Very seldomly does an alternative artist in today’s age have enough material to host a two hour set on their own, with no opener, in front of a 2000+ crowd. For a legend like Citizen Cope, though, that’s just the way it’s done. On Tuesday night, Cope holed up at Brooklyn Steel for a set featuring all of his greatest hits and new music from his latest album, Heroine and Helicopters.
Of the latest album’s name, Cope told the crowd that upon meeting Carlos Santana, “he said to stay away from the two H’s – heroine and helicopters – that they are killers of artists. Heroine for obvious reasons, and helicopters because you just can’t trust em.” Cope cited Santana’s good advice as the reason he was still able to stand in front of the crowd that night.

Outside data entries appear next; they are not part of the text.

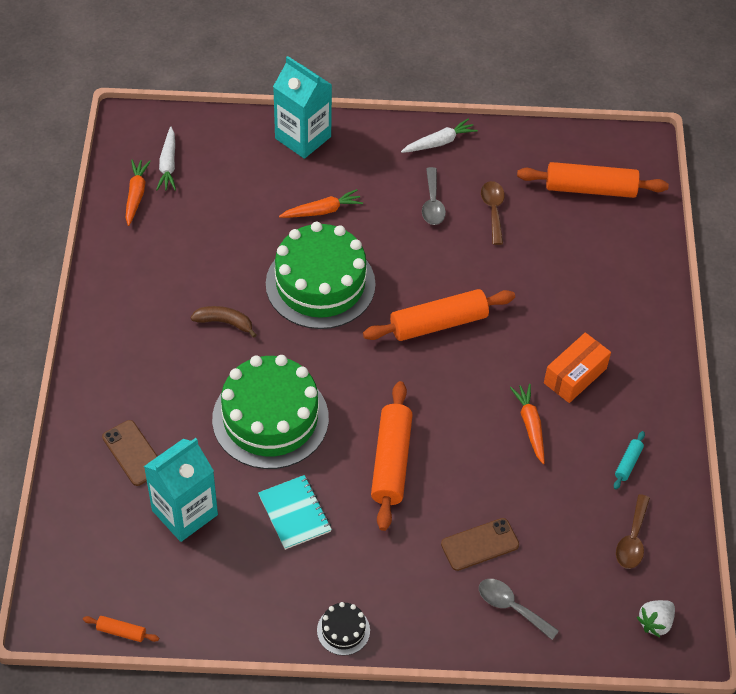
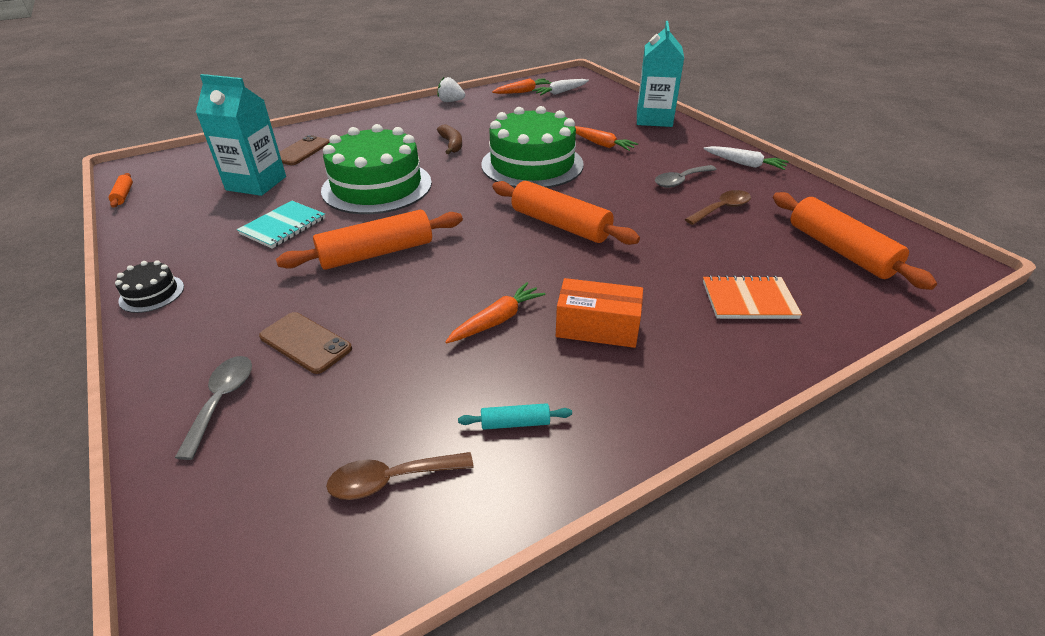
camera: 60 degrees right, 15 degrees down
white strawberry [637,600,675,637] -> white strawberry moved to [438,77,465,102]
none -> orange notebook [703,275,802,319]

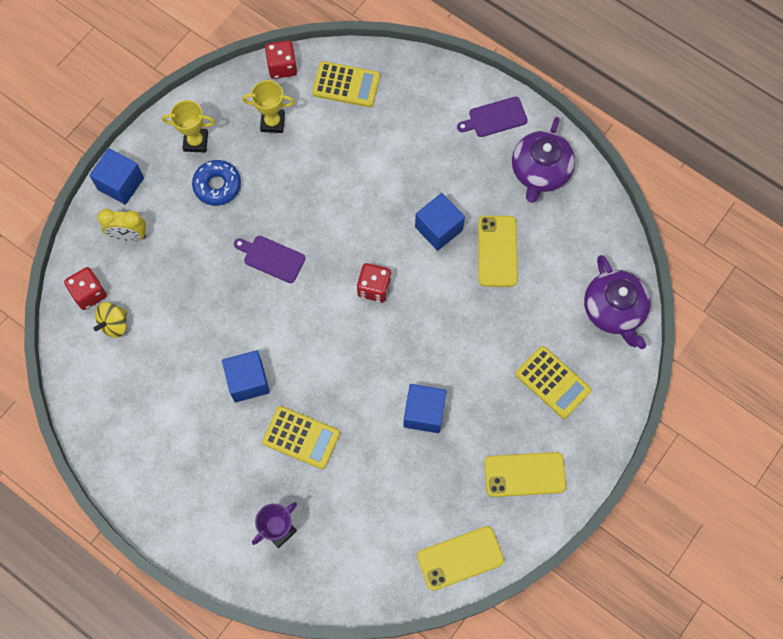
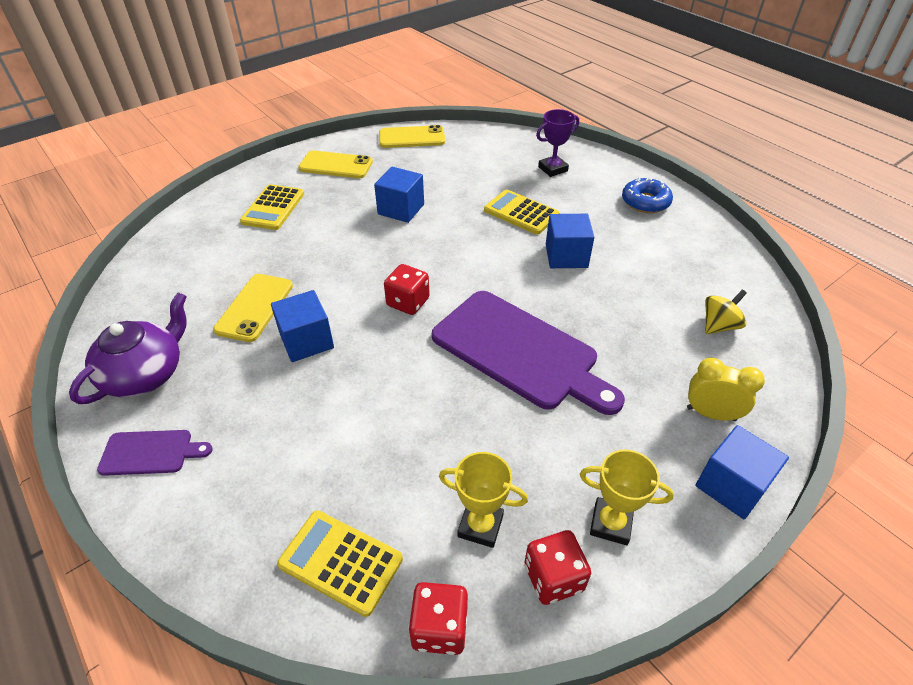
camera: 165 degrees left, 25 degrees down
red dice [64,267,107,310] -> red dice moved to [525,530,591,605]
blue donut [192,160,241,206] -> blue donut moved to [622,177,673,213]
purple cutting board [234,236,306,283] -> purple cutting board [432,291,625,415], size x2.15
yellow calculator [515,346,592,419] -> yellow calculator turned 135 degrees counterclockwise [240,184,304,230]
purple teapot [584,255,651,349] -> none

It was easy to tell that fans were loving the music and the show with one simple observation: The mostly-mid-thirties crowd (and a few younger fans displaying their commendable taste by being there) had their eyes locked on the stage – not their phone screens – and seldomly took them out to try and record the moment as a digital memory. Rather, they were enjoying it and living the concert in the moment as they should.
Highlights from the new H&H album included his opening song “Sally Walks,” “War,” “Yella” (written about playing little league baseball), and “Caribbean Skies.”
Cope also dialed in fan favorites like “Son’s Gonna Rise,” “Bullet and a Target,” “Sideways,” and “Pablo Picasso”, to which the crowd sang and vibed along. The two hour set was filled with a range of emotional dynamics, from the high energy crowd favorites “Son’s Gonna Rise” and “Bullet and a Target,” to the somber, introspective “Sideways,” “Let The Drummer Kick,” and “Lifeline,” among others.